#### [Problem set]
#1 In the passage on meta-horror movies, which TV shows and movies are named as examples of the deeper uses of metafiction?
#2 Carry the passage on meta-horror movies forward from the point where it stops.

* Start Source passage *

One of the defining characteristics of our so-called “postmodern” era is the use of metafiction, fiction that comments on or is aware of itself as fiction. While kitchen-sink parodies like Airplane and the silly Scary Movie movies engage with some of these methods, they aren’t quite what is usually thought of as metafictional. The deeper uses of this technique range all over the place, including the sly games Vladimir Nabokov and Jorge Luis Borges played with their readers, Quentin Tarantino’s loving homages of B-movies, and the self-awareness and fourth-wall breaking of shows like Community and American Horror Story and movies such as Adaptation and the Deadpool series.
Much of the popularization of these narrative games (once more or less restricted to Art House fare and experimental novels) can be chalked up to the wild success of the Scream franchise. Here, we had characters in horror movies that were at least aware of the conventions of the slasher, even if they weren’t quite aware of themselves as movie characters. There were earlier examples of horror movies that used metafictional techniques, though, including one by Scream‘s director, Wes Craven. I love these kinds of stories, particularly when they are done by artists with both a knowledge and love of the genre. They can work as scare pieces on their own, of course, but they also often serve to help the genre evolve further by exposing and subverting clichés and by finding innovative new ways of disturbing viewers.
There’s an added level of difficulty in trying to make effective meta-horror: can you create a story that cleverly comments on itself and/or the genre as a whole while still being involving enough on a character and plot level to actually scare viewers? The answer, as the following movies will attest to, is most certainly, although I’ll admit the first entry is much funnier than it is terrifying.
Gremlins 2: The New Batch (1990)
Joe Dante
The first Gremlins is a classic monster movie. It has plenty of humor in it as well as some sly references to earlier genre films, but this, its only sequel (so far), takes that germ of comedy and magnifies it. Gremlins 2 picks up years after that fateful Christmas Eve that almost ripped Kingston Falls in two. Billy Peltzer and Kate Beringer have now moved to New York, where both work in the Clamp Center, owned by Daniel Clamp (a sort of alternate universe Donald Trump who is goofy and surprisingly kind instead of malevolent). When these two find Gizmo without a home, it isn’t long before gremlins infest the skyscraper.

* End Source passage *
* Start Entries provided *

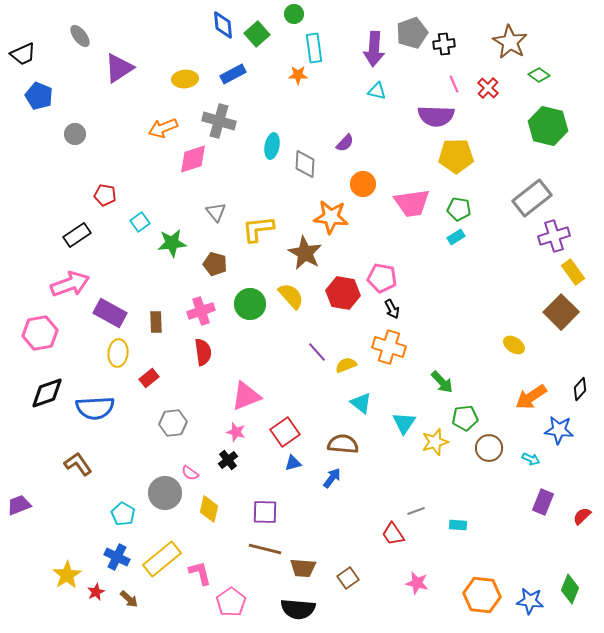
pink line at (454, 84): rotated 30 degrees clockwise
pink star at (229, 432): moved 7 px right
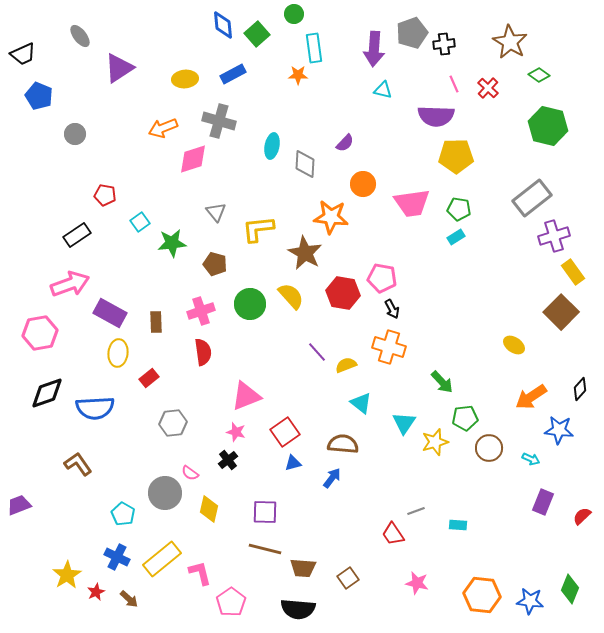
cyan triangle at (377, 91): moved 6 px right, 1 px up
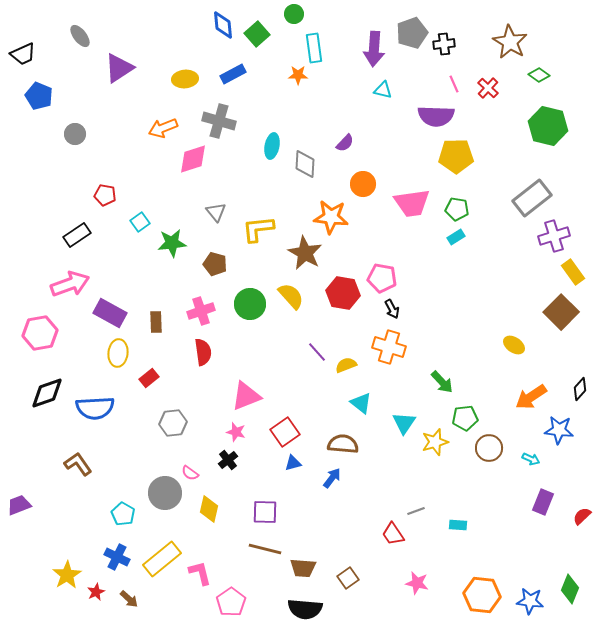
green pentagon at (459, 209): moved 2 px left
black semicircle at (298, 609): moved 7 px right
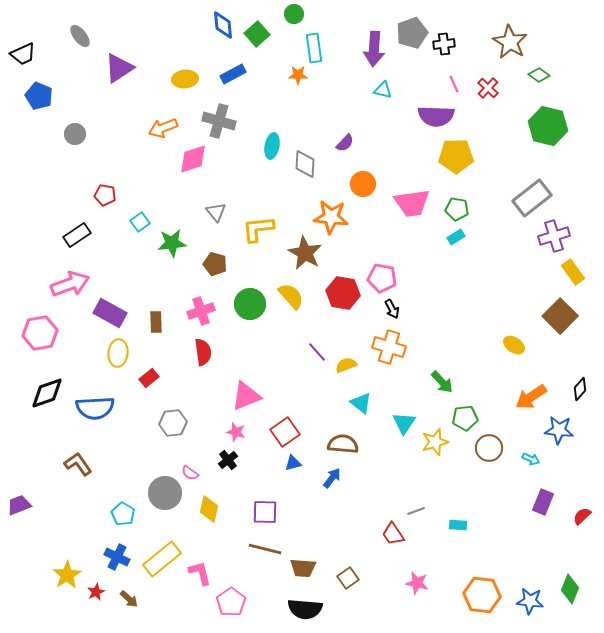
brown square at (561, 312): moved 1 px left, 4 px down
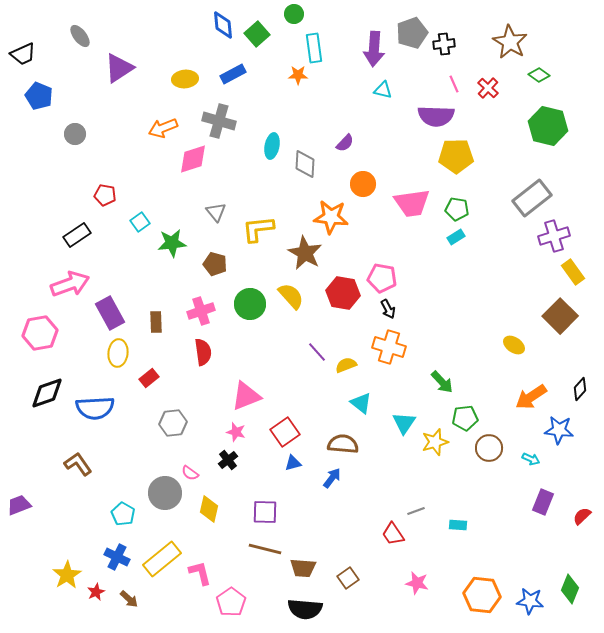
black arrow at (392, 309): moved 4 px left
purple rectangle at (110, 313): rotated 32 degrees clockwise
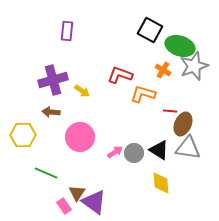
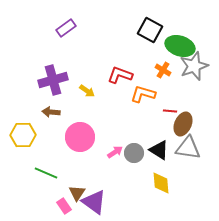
purple rectangle: moved 1 px left, 3 px up; rotated 48 degrees clockwise
yellow arrow: moved 5 px right
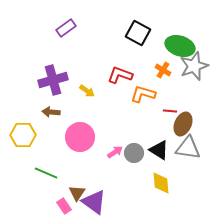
black square: moved 12 px left, 3 px down
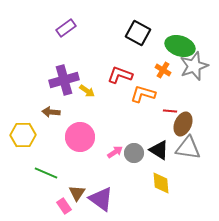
purple cross: moved 11 px right
purple triangle: moved 7 px right, 3 px up
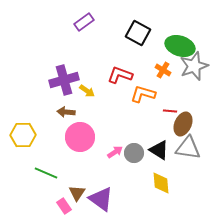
purple rectangle: moved 18 px right, 6 px up
brown arrow: moved 15 px right
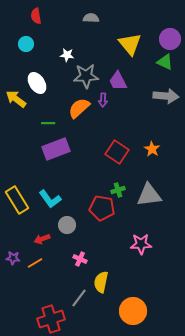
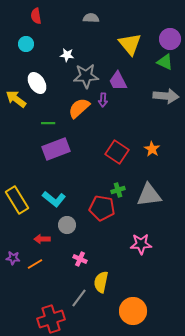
cyan L-shape: moved 4 px right; rotated 15 degrees counterclockwise
red arrow: rotated 21 degrees clockwise
orange line: moved 1 px down
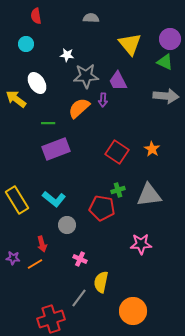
red arrow: moved 5 px down; rotated 105 degrees counterclockwise
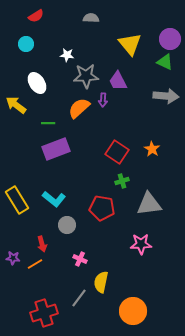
red semicircle: rotated 112 degrees counterclockwise
yellow arrow: moved 6 px down
green cross: moved 4 px right, 9 px up
gray triangle: moved 9 px down
red cross: moved 7 px left, 6 px up
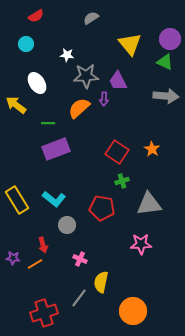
gray semicircle: rotated 35 degrees counterclockwise
purple arrow: moved 1 px right, 1 px up
red arrow: moved 1 px right, 1 px down
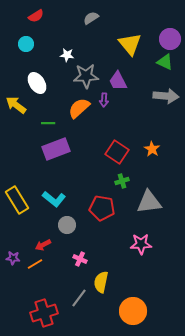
purple arrow: moved 1 px down
gray triangle: moved 2 px up
red arrow: rotated 77 degrees clockwise
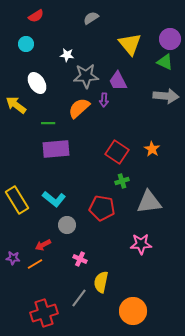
purple rectangle: rotated 16 degrees clockwise
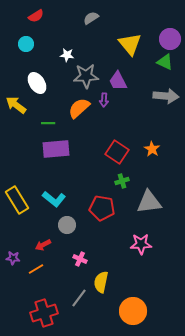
orange line: moved 1 px right, 5 px down
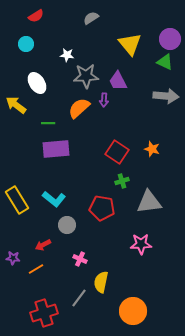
orange star: rotated 14 degrees counterclockwise
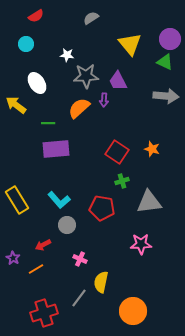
cyan L-shape: moved 5 px right, 1 px down; rotated 10 degrees clockwise
purple star: rotated 24 degrees clockwise
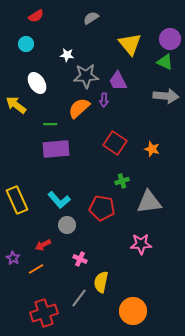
green line: moved 2 px right, 1 px down
red square: moved 2 px left, 9 px up
yellow rectangle: rotated 8 degrees clockwise
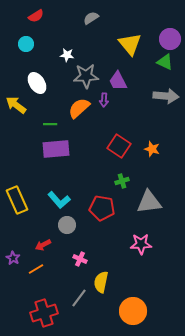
red square: moved 4 px right, 3 px down
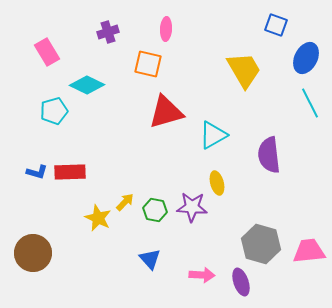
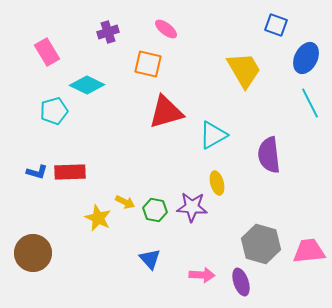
pink ellipse: rotated 55 degrees counterclockwise
yellow arrow: rotated 72 degrees clockwise
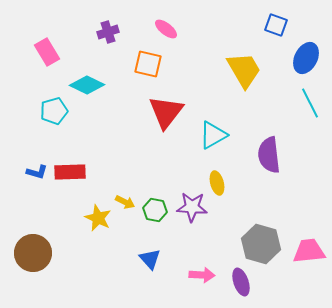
red triangle: rotated 36 degrees counterclockwise
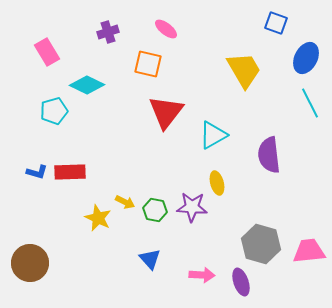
blue square: moved 2 px up
brown circle: moved 3 px left, 10 px down
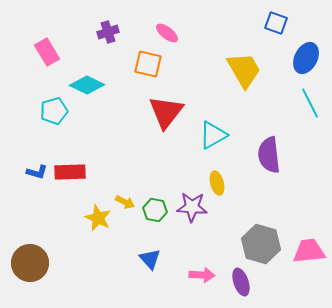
pink ellipse: moved 1 px right, 4 px down
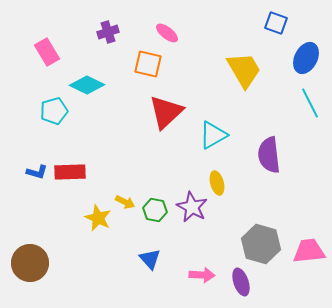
red triangle: rotated 9 degrees clockwise
purple star: rotated 24 degrees clockwise
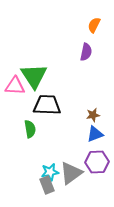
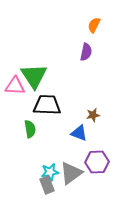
blue triangle: moved 16 px left, 1 px up; rotated 42 degrees clockwise
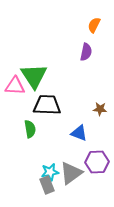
brown star: moved 7 px right, 6 px up; rotated 16 degrees clockwise
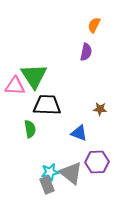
gray triangle: rotated 45 degrees counterclockwise
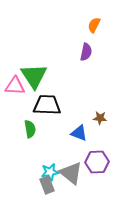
brown star: moved 9 px down
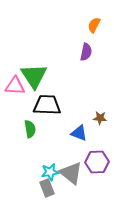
gray rectangle: moved 3 px down
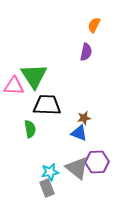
pink triangle: moved 1 px left
brown star: moved 16 px left; rotated 16 degrees counterclockwise
gray triangle: moved 6 px right, 5 px up
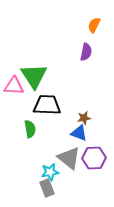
purple hexagon: moved 3 px left, 4 px up
gray triangle: moved 8 px left, 10 px up
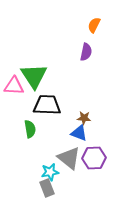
brown star: rotated 16 degrees clockwise
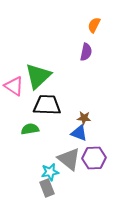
green triangle: moved 4 px right; rotated 20 degrees clockwise
pink triangle: rotated 30 degrees clockwise
green semicircle: rotated 90 degrees counterclockwise
gray triangle: moved 1 px down
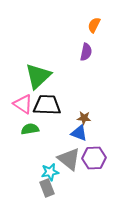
pink triangle: moved 9 px right, 18 px down
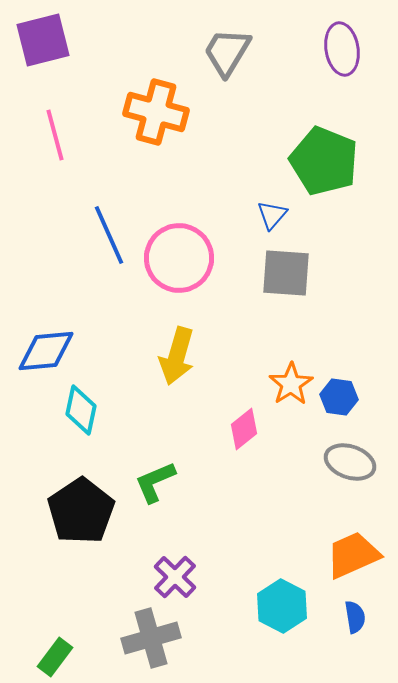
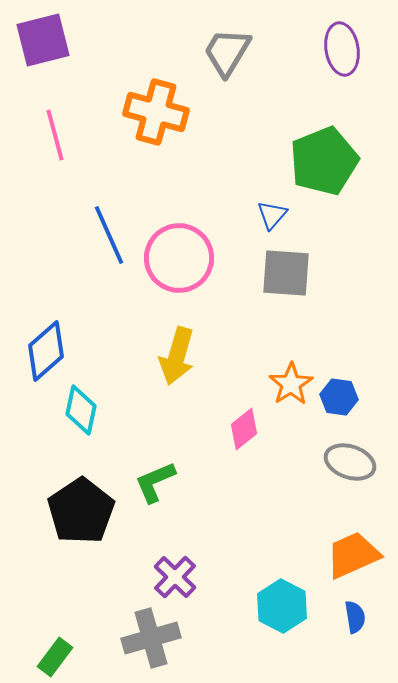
green pentagon: rotated 28 degrees clockwise
blue diamond: rotated 36 degrees counterclockwise
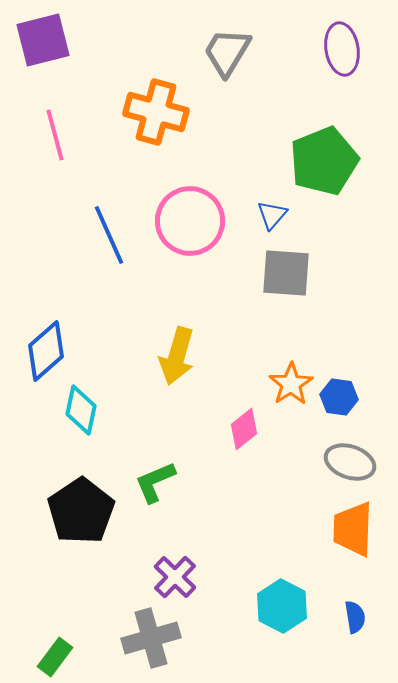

* End Entries provided *

#### [Answers provided]
#1
- Community
- American Horror Story
- Adaptation
- the Deadpool series

#2
Gremlins 2 is filled with movie references both obvious and subtle, managing at several times to rib the first movie as well as comment on the absurdities of its metaphysics. The gremlins even interrupt Gremlins 2 itself before being put back in their place. The film does all this without quite falling into kitchen-sink parody: this isn’t Scary Movie. It also has cameos by several horror-adjacent actors, including Christopher Lee playing a mad scientist, so that’s great.
Wes Craven’s New Nightmare (1994)
Wes Craven
Now, the obvious and perfectly correct Wes Craven movie to include on a list like this would be Scream. After all, it didn’t just revitalize horror movies, it brought a sense of self-awareness and ironic commentary to a subgenre (slashers) not particularly known for their intelligence. In my mind, though, Wes Craven’s New Nightmare is the more metafictional movie of the two. Scream featured characters who were familiar with the genre, sure, but New Nightmare is a horror film about a horror film in which the director and the stars of the first Nightmare on Elm Street play themselves.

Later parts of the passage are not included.